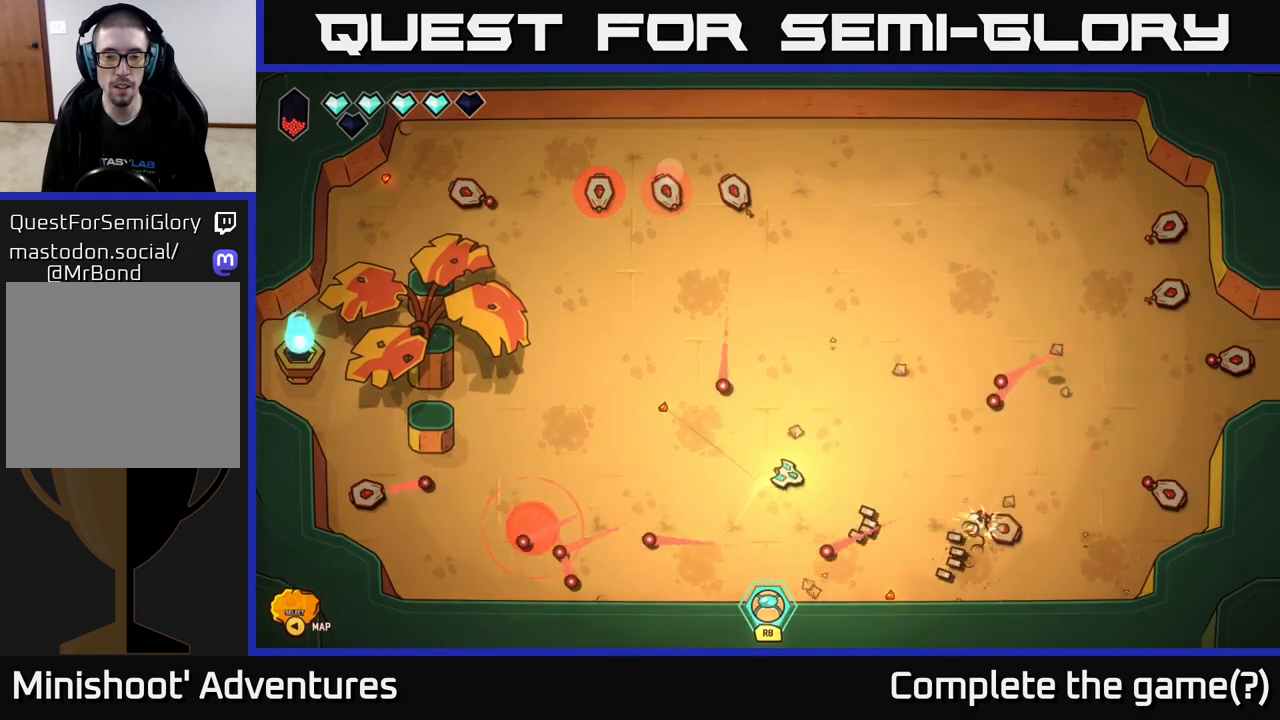
{"buttons": [], "left_stick": "up-right", "right_stick": "down-right", "events": [[33, "left_stick", "up-right"], [333, "right_stick", "down-right"]]}
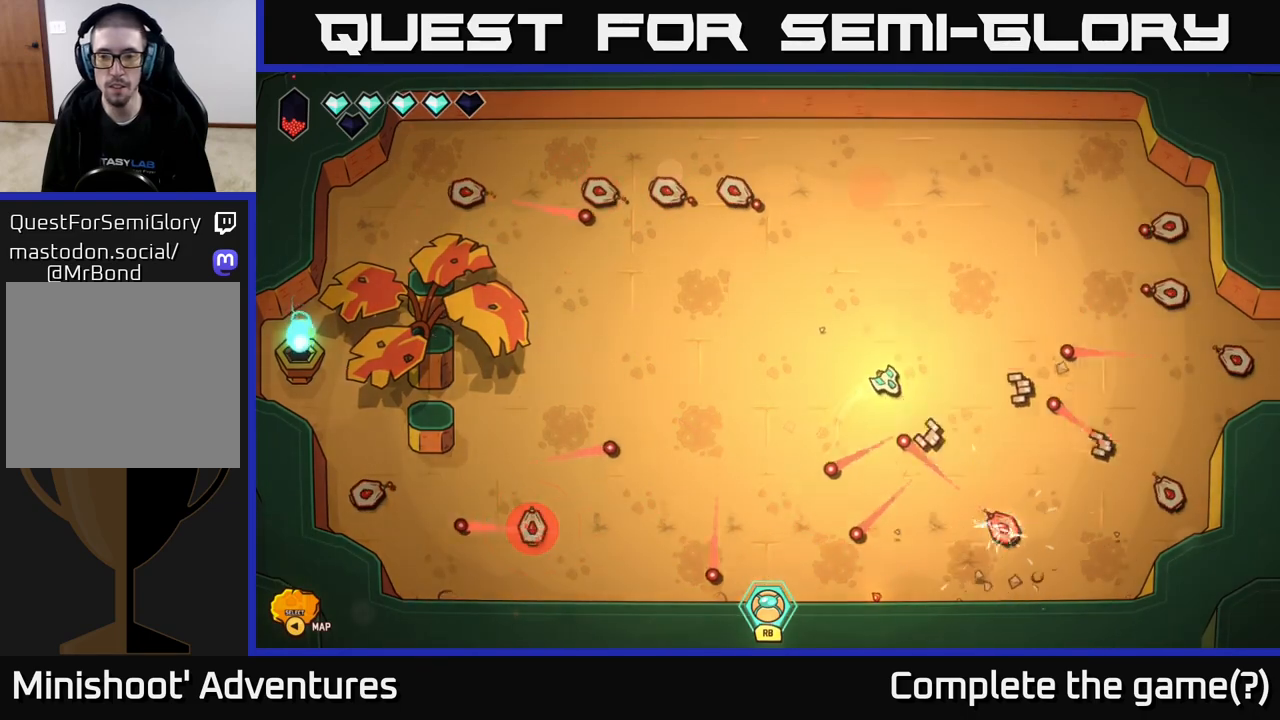
{"buttons": ["R2"], "left_stick": "up-right", "right_stick": "right", "events": [[17, "left_stick", "up"], [150, "right_stick", "right"], [267, "left_stick", "up-right"], [300, "R2", "down"]]}
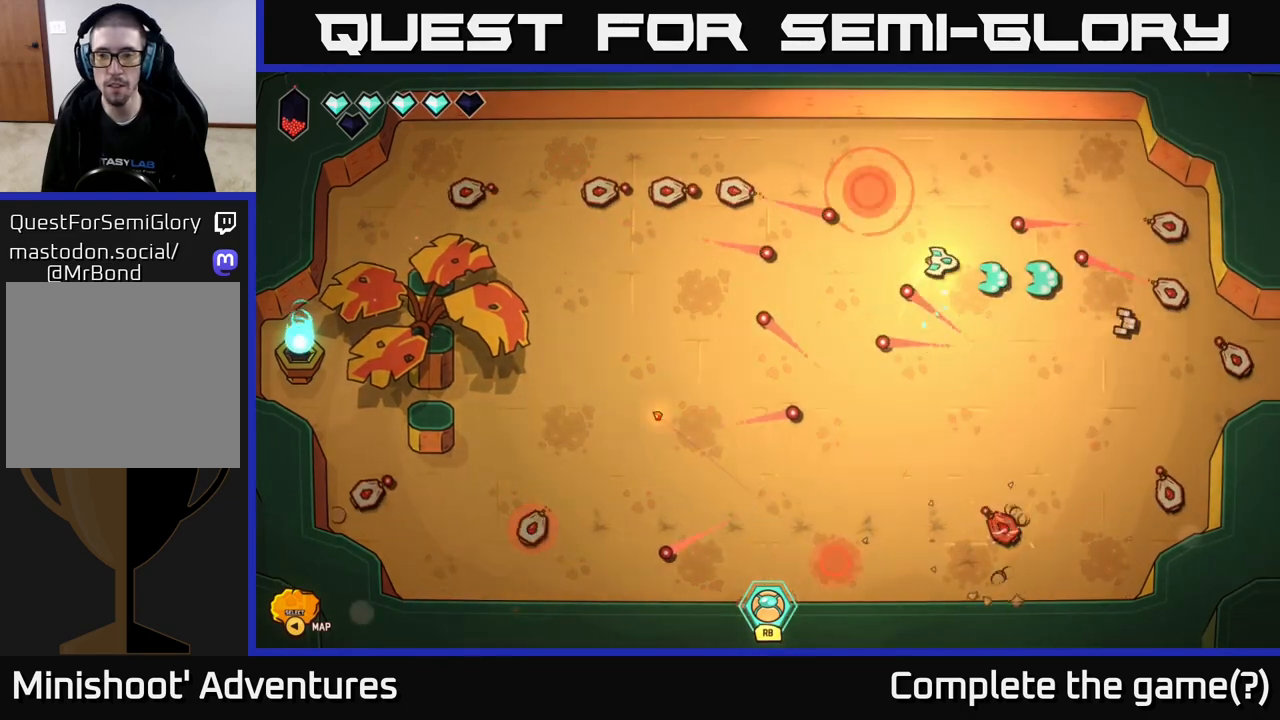
{"buttons": ["R2"], "left_stick": "center", "right_stick": "down-right", "events": [[33, "left_stick", "up"], [167, "right_stick", "down-right"], [183, "left_stick", "right"], [233, "left_stick", "down-right"], [333, "left_stick", "center"], [383, "left_stick", "up"], [450, "left_stick", "center"]]}
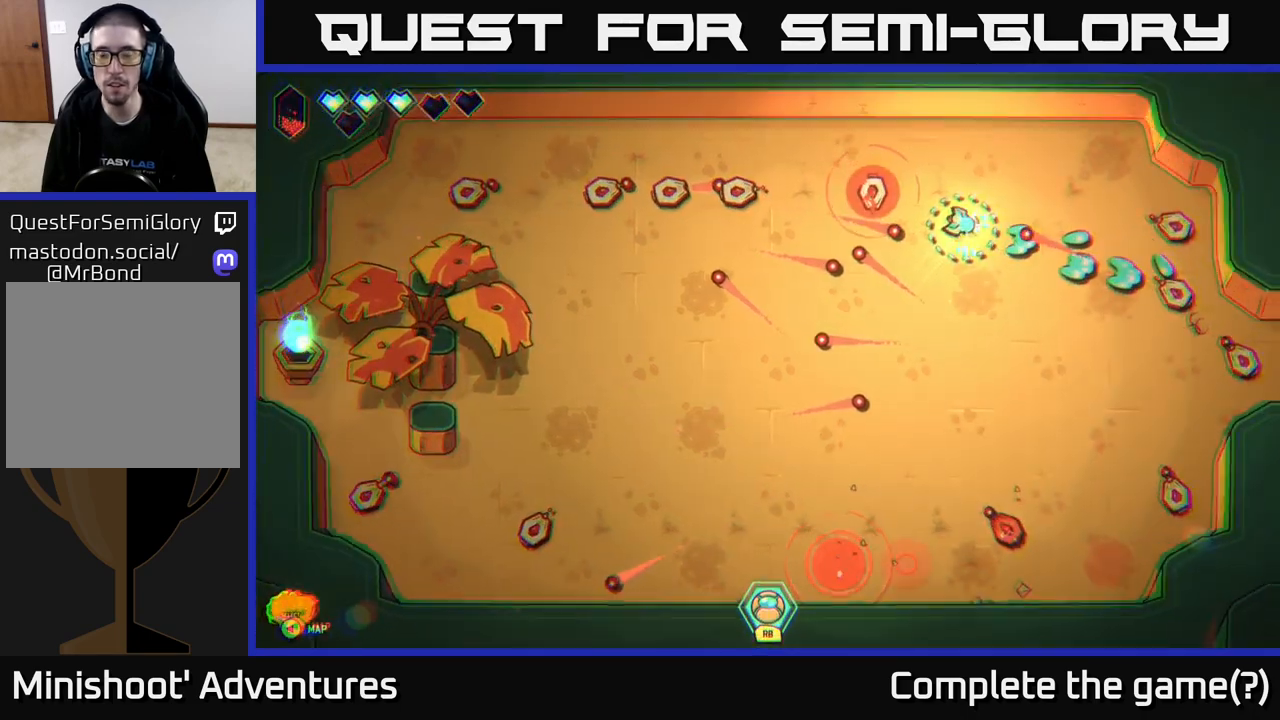
{"buttons": ["R2"], "left_stick": "right", "right_stick": "down-right", "events": [[133, "left_stick", "up-right"], [350, "left_stick", "right"]]}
########################################
Try it: What you return should match the material word for word, apart from the pictures.

Solution for this task:
{"buttons": [], "left_stick": "up-right", "right_stick": "down-right", "events": [[33, "left_stick", "up-right"], [333, "right_stick", "down-right"]]}
{"buttons": ["R2"], "left_stick": "up-right", "right_stick": "right", "events": [[17, "left_stick", "up"], [150, "right_stick", "right"], [267, "left_stick", "up-right"], [300, "R2", "down"]]}
{"buttons": ["R2"], "left_stick": "center", "right_stick": "down-right", "events": [[33, "left_stick", "up"], [167, "right_stick", "down-right"], [183, "left_stick", "right"], [233, "left_stick", "down-right"], [333, "left_stick", "center"], [383, "left_stick", "up"], [450, "left_stick", "center"]]}
{"buttons": ["R2"], "left_stick": "right", "right_stick": "down-right", "events": [[133, "left_stick", "up-right"], [350, "left_stick", "right"]]}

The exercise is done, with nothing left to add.